**TASK STATEMENT**
Tally every line below where "program" appears, then report the total alone.

**RECORDS PROVIDED**
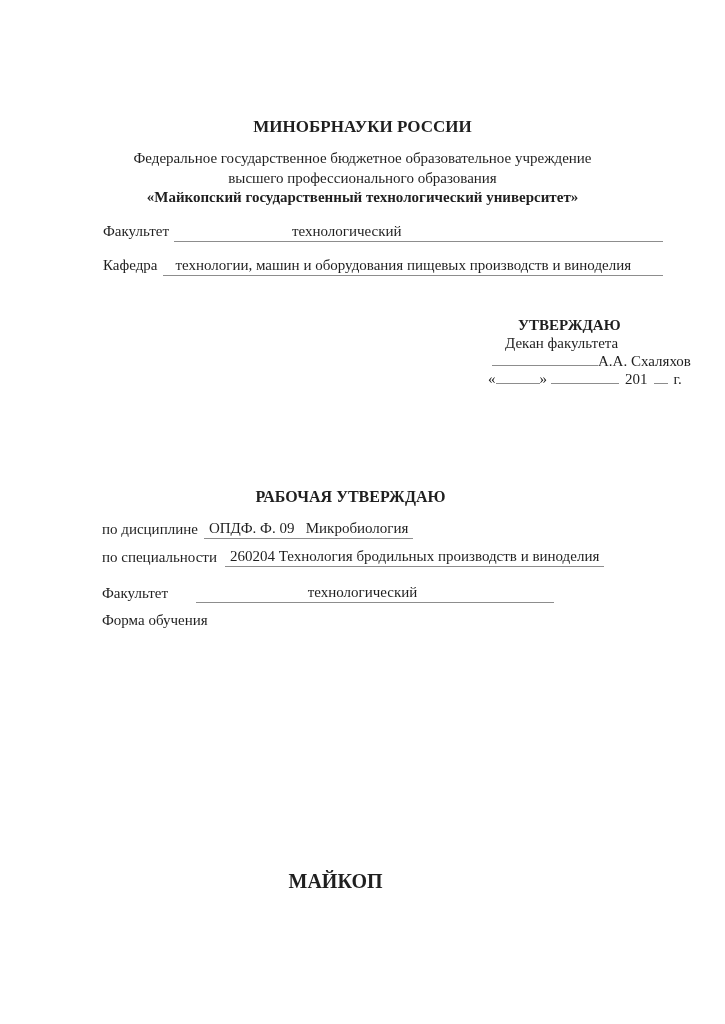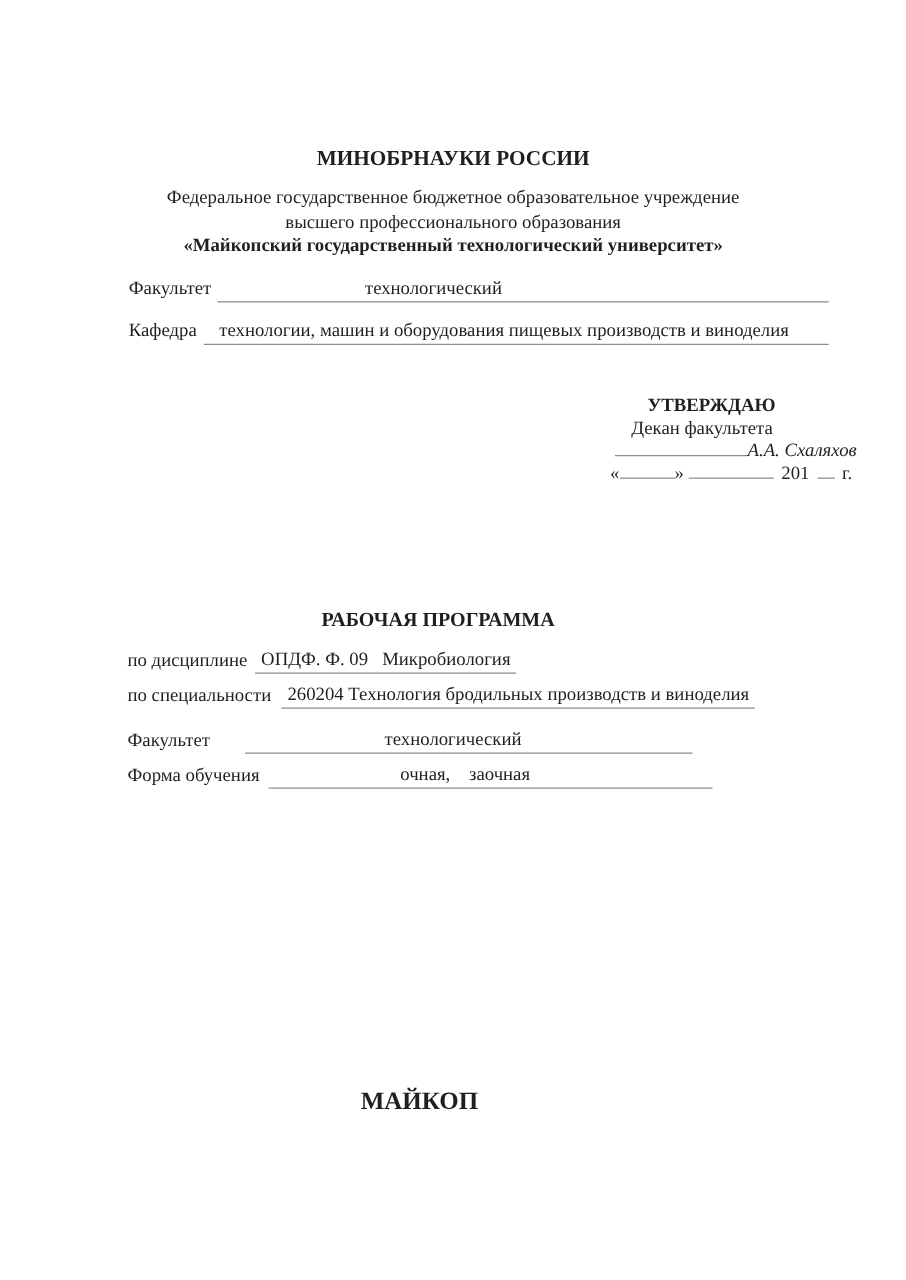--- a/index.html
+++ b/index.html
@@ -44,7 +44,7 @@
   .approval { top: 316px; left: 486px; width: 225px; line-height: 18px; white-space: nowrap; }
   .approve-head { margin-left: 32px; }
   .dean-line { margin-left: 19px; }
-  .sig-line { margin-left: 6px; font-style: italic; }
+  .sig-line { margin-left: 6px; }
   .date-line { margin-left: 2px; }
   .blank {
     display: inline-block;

...

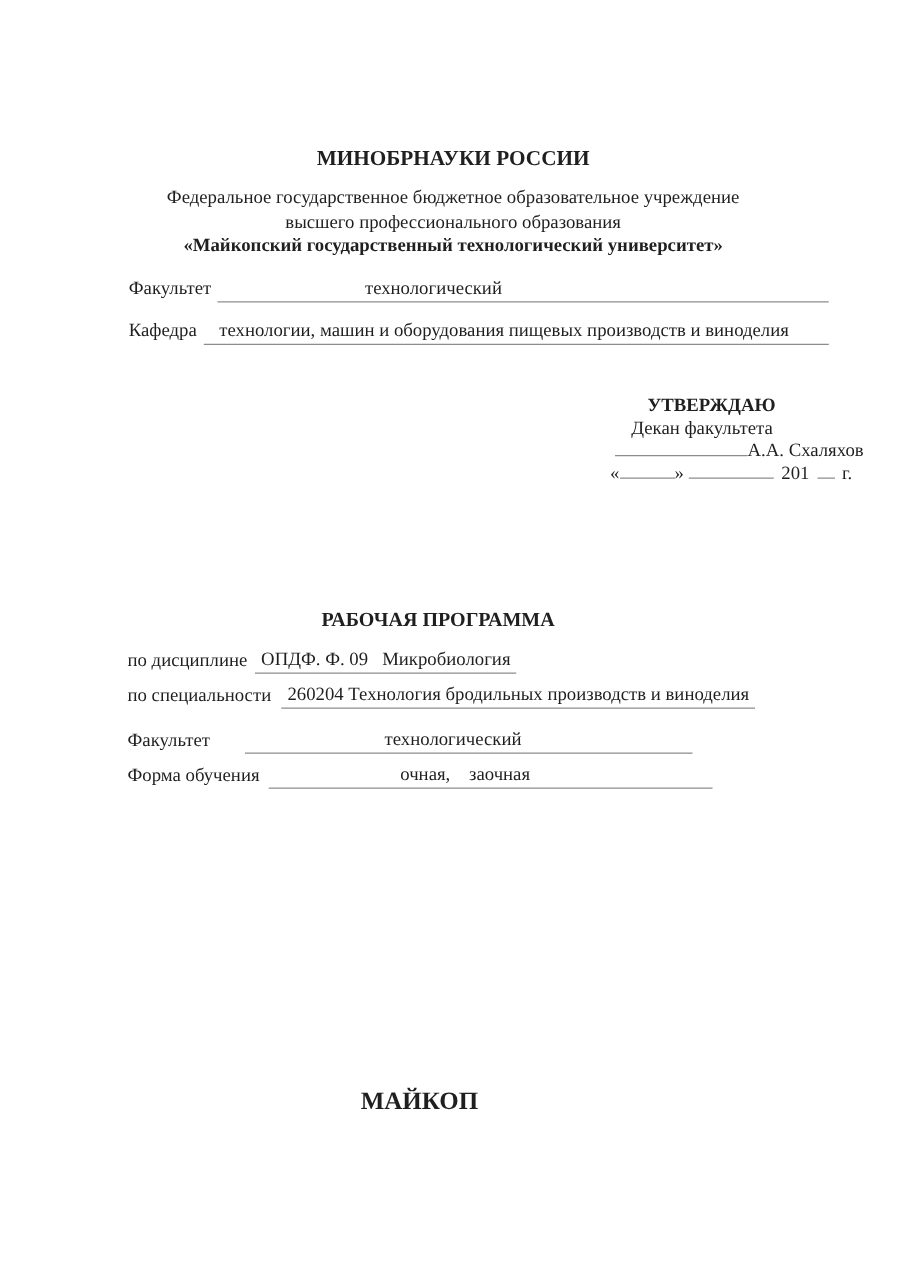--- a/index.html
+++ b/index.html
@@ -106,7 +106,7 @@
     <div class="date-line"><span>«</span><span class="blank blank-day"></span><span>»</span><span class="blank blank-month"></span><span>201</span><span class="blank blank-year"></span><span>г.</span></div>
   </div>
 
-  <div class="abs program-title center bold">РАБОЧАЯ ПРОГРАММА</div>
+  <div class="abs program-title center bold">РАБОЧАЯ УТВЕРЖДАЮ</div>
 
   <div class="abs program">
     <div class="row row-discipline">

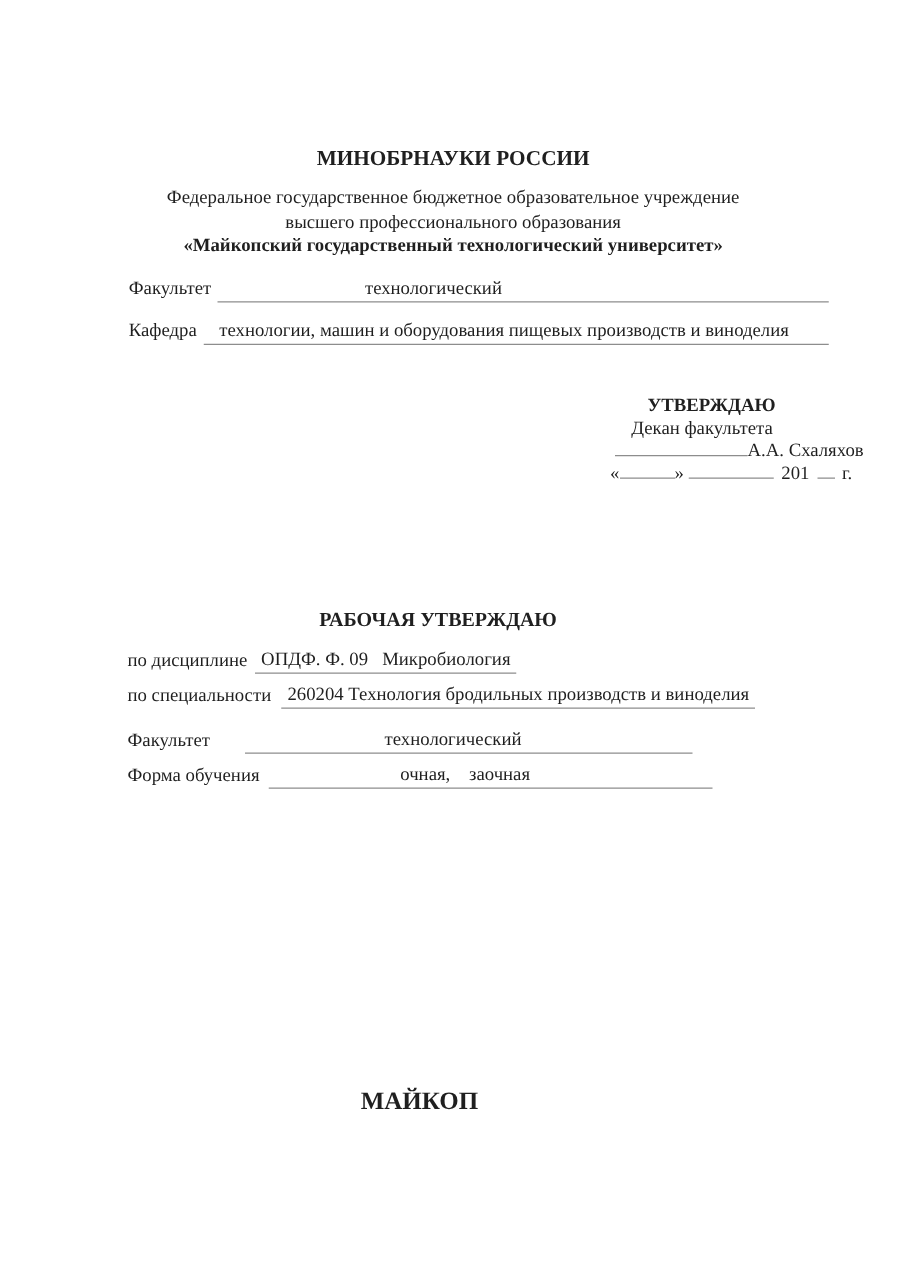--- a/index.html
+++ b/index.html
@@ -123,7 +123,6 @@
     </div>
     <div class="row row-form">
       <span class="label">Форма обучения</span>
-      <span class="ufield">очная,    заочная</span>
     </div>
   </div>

**RESPONSE AREA**
3